TO-DO ITEM
Within the listing below, please show every line carrying the string "webp".
RAW DATA: Begin
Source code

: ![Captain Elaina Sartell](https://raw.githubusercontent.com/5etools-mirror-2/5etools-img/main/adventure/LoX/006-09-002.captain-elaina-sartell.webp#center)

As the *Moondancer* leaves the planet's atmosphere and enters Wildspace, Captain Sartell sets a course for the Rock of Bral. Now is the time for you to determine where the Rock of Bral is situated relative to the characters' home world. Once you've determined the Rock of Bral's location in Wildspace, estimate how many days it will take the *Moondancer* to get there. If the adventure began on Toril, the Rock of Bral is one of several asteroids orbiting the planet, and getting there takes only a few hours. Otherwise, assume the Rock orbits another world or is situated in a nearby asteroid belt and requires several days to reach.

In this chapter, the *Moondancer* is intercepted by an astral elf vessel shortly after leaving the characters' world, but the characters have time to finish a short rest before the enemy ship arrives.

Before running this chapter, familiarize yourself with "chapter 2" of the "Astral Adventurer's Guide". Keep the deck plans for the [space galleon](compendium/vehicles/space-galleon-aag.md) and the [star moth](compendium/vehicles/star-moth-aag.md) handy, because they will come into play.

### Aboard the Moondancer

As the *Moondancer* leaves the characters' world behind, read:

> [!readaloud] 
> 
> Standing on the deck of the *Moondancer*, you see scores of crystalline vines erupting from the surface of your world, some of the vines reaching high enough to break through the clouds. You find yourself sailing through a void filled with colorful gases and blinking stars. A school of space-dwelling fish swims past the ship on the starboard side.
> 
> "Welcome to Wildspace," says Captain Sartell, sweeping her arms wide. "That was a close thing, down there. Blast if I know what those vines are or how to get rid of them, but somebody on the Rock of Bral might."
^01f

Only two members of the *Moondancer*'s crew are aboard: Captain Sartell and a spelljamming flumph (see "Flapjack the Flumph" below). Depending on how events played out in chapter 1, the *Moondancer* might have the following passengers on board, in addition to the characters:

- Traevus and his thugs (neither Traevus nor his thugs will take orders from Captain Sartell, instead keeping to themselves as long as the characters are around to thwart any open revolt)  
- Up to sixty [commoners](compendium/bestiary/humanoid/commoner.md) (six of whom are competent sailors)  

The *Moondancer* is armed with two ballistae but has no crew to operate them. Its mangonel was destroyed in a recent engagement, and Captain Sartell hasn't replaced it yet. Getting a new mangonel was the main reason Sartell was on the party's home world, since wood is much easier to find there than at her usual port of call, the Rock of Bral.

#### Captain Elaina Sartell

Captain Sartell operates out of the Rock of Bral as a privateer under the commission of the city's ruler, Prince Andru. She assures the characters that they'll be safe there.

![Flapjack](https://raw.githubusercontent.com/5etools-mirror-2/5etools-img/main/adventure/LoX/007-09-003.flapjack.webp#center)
RAW DATA: End
RESPONSE TO THIS EXERCISE
: ![Captain Elaina Sartell](https://raw.githubusercontent.com/5etools-mirror-2/5etools-img/main/adventure/LoX/006-09-002.captain-elaina-sartell.webp#center)
![Flapjack](https://raw.githubusercontent.com/5etools-mirror-2/5etools-img/main/adventure/LoX/007-09-003.flapjack.webp#center)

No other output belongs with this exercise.